我正在使用多处理程序运行以下代码。一切正常,除了输出似乎比应有的小。我在下面提供了一个自包含的示例。
import pandas as pd
import multiprocessing
from multiprocessing import Pool, cpu_count
from functools import partial
import timeit
import numpy as np
prng = 1234
cpu_cores = cpu_count()-1
temp_df1 = pd.DataFrame({'trip_id':[22186702,22186703,22186704,26777219,26777220,26777221,26777222,26777223],
'tour_id':[13525325,13525325,13525325,13525328,13525328,13525328,13525328,13525328],
'start_time':[8,0,0,10.92,0,0,0,0],
'ttime_mins':[3.810553,4.649286,2.917499,5.415158,3.800613,1.829472,1.829472,8.643289],
'arrival_time':[8.063509,0,0,11.010253,0,0,0,0],
'weight_column':['HBO_outbound','HBO_outbound','HBO_inbound','HBO_outbound','HBO_outbound','NHB_outbound','NHB_inbound','HBM_inbound']})
第二,在多处理中运行的时间采样数据的名称和功能
time_dist = pd.DataFrame({'Time':[8,9,10,11,12,13,14],
'HBO_outbound':[1573,419,339,544,600,453,100],
'HBO_inbound':[1573,419,339,544,100,953,800],
'HBM_outbound':[1573,419,339,544,640,463,90],
'HBM_inbound':[1573,419,339,544,320,453,100],
'WBO_outbound':[1573,419,339,544,600,453,100],
'WBO_inbound':[1573,419,339,544,450,803,190],
'NHB_outbound':[1573,419,339,544,901,543,290],
'NHB_inbound':[1573,419,339,544,863,453,330]})
results_frow = []
result_list_final = []
def func(df, time_dist_df):
"""
"""
for i in range(0, df.shape[0]):
if i == 0:
start_time = df['start_time'].iloc[i]
arrival_time = df['arrival_time'].iloc[i]
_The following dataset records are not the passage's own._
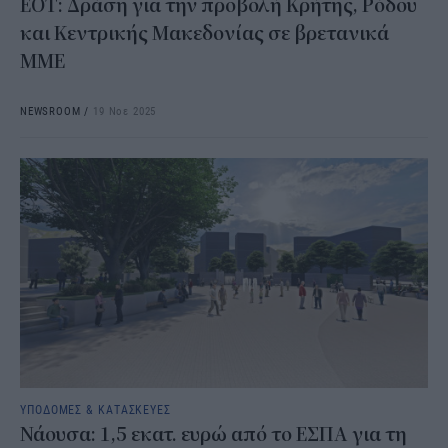
ΕΟΤ: Δράση για την προβολή Κρήτης, Ρόδου
και Κεντρικής Μακεδονίας σε βρετανικά
ΜΜΕ
NEWSROOM
/
19 Νοε 2025
ΥΠΟΔΟΜΕΣ & ΚΑΤΑΣΚΕΥΕΣ
Νάουσα: 1,5 εκατ. ευρώ από το ΕΣΠΑ για τη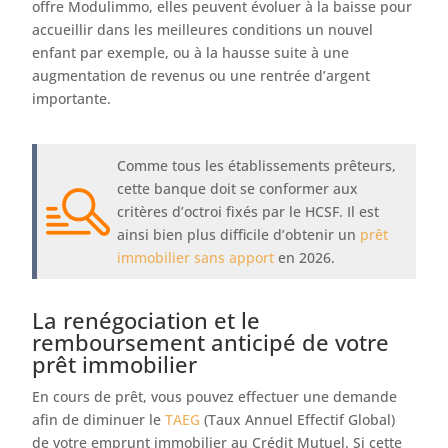
offre Modulimmo, elles peuvent évoluer à la baisse pour
accueillir dans les meilleures conditions un nouvel
enfant par exemple, ou à la hausse suite à une
augmentation de revenus ou une rentrée d’argent
importante.
Comme tous les établissements prêteurs,
cette banque doit se conformer aux
critères d’octroi fixés par le HCSF. Il est
ainsi bien plus difficile d’obtenir un
prêt
immobilier sans apport
en 2026.
La renégociation et le
remboursement anticipé de votre
prêt immobilier
En cours de prêt, vous pouvez effectuer une demande
afin de diminuer le
TAEG
(Taux Annuel Effectif Global)
de votre emprunt immobilier au Crédit Mutuel. Si cette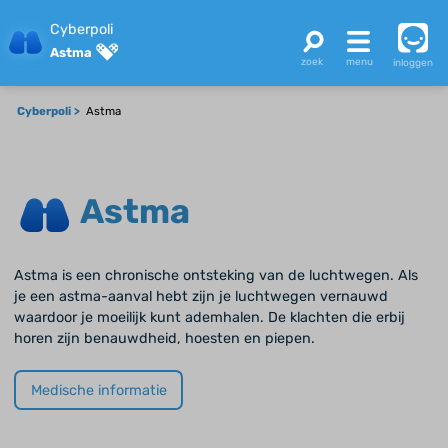
Cyberpoli
Astma
inloggen
Cyberpoli
Astma
Astma
Astma is een chronische ontsteking van de luchtwegen. Als
je een astma-aanval hebt zijn je luchtwegen vernauwd
waardoor je moeilijk kunt ademhalen. De klachten die erbij
horen zijn benauwdheid, hoesten en piepen.
Medische informatie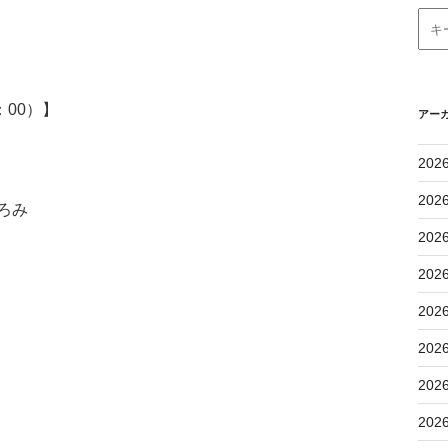
：00）】
アー
202
202
ろみ
202
202
202
202
202
202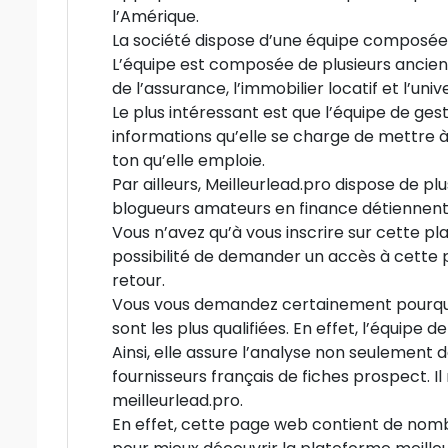
l’Amérique.
La société dispose d’une équipe composé
L’équipe est composée de plusieurs anciens
de l’assurance, l’immobilier locatif et l’un
Le plus intéressant est que l’équipe de gest
informations qu’elle se charge de mettre à j
ton qu’elle emploie.
Par ailleurs, Meilleurlead.pro dispose de pl
blogueurs amateurs en finance détiennent
Vous n’avez qu’à vous inscrire sur cette pl
possibilité de demander un accès à cette 
retour.
Vous vous demandez certainement pourquo
sont les plus qualifiées. En effet, l’équip
Ainsi, elle assure l’analyse non seulement 
fournisseurs français de fiches prospect. Il 
meilleurlead.pro.
En effet, cette page web contient de no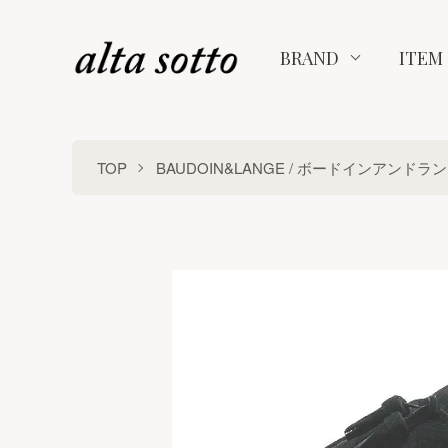
BRAND
ITEM
TOP
BAUDOIN&LANGE / ボードインアンドラ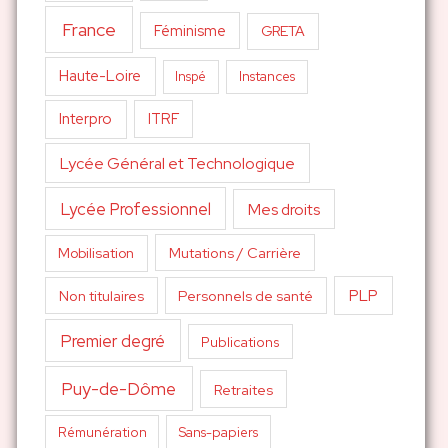
France
Féminisme
GRETA
Haute-Loire
Inspé
Instances
Interpro
ITRF
Lycée Général et Technologique
Lycée Professionnel
Mes droits
Mutations / Carrière
Mobilisation
PLP
Non titulaires
Personnels de santé
Premier degré
Publications
Puy-de-Dôme
Retraites
Sans-papiers
Rémunération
tour_id = df['tour_id'].iloc[i]
results_frow.append(start_time)
results_frow.append(arrival_time)
results_frow.append(tour_id)
else:
tour_id = df['tour_id'].iloc[i]
arrival_time_prev = results_frow[-2]
time_dist1 = time_dist.loc[time_dist['Time'] >= arrival_time_prev]
weight_column = df['weight_column'].iloc[i]
# sample a time and calculate a new arrival time as a result
if len(time_dist1) > 0:
start_time = time_dist1.sample(n=1, weights=time_dist1[weight_column], replace=True, random_state=prng)
start_time = start_time[['Time']].values ###
start_time = start_time[0][0]
else:
start_time = results_frow[-2]
newarrival_time = start_time + df['ttime_mins'].iloc[i] / 60
results_frow.append(start_time)
results_frow.append(newarrival_time)
results_frow.append(tour_id)
return results_frow
def collect_results(result_list):
return pd.DataFrame({'start_time': result_list[0::3],
'arrival_time': result_list[1::3],
'tour_id': result_list[2::3]})
# create list of grouped dataframes
grplist = []
for name, group in temp_df1.groupby('tour_id'):
grplist.append(group)
# use partial to fix the second argument in the function so that multiprocessing does not have an issue
func_partial = partial(func, time_dist_df = time_dist)
if __name__ == '__main__':
start = timeit.default_timer()
pool = multiprocessing.Pool(processes=cpu_cores)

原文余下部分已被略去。